Picture this: you’re going on a blind date. You sit down and order a round of drinks, but before you can say “cabernet sauvignon,” your date starts listing off every detail of your life and history and asking you about them.
Uhhhh, check please!
That’s the world we all live in today.
That includes your donors.
Social media and the internet have opened a whole can of worms when it comes to our private lives and it’s left us split between two worlds.
On one side, information is freely available for all on social media. It allows us to share thoughts, pictures, and experiences far and wide with nothing more than a device we keep in our pocket.
However, this rapid expansion of technology has also forced us to question what should remain private and what should be out in the open.
Typically, it isn’t until a piece of data or personal moment from our lives has been abused that our ideas about privacy are challenged.

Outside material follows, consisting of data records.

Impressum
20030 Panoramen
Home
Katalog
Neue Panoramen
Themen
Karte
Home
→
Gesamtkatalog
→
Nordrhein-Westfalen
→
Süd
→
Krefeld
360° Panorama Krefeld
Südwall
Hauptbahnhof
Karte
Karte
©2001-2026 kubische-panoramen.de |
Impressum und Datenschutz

But once that line has been crossed, we realize just how much information is out there, and we question whether those social media status updates were worth it.
This situation becomes even more fraught when brought into the realm of nonprofit donor research.
Social media can provide information that is indispensable for fundraisers, and it’s a nonprofit’s responsibility to do their research on a potential donor so that they can effectively reach out and offer relevant opportunities to potential major donors.
But is it ethical to dig through social media profiles?
As with most deeply complicated issues, there is no simple yes or no answer.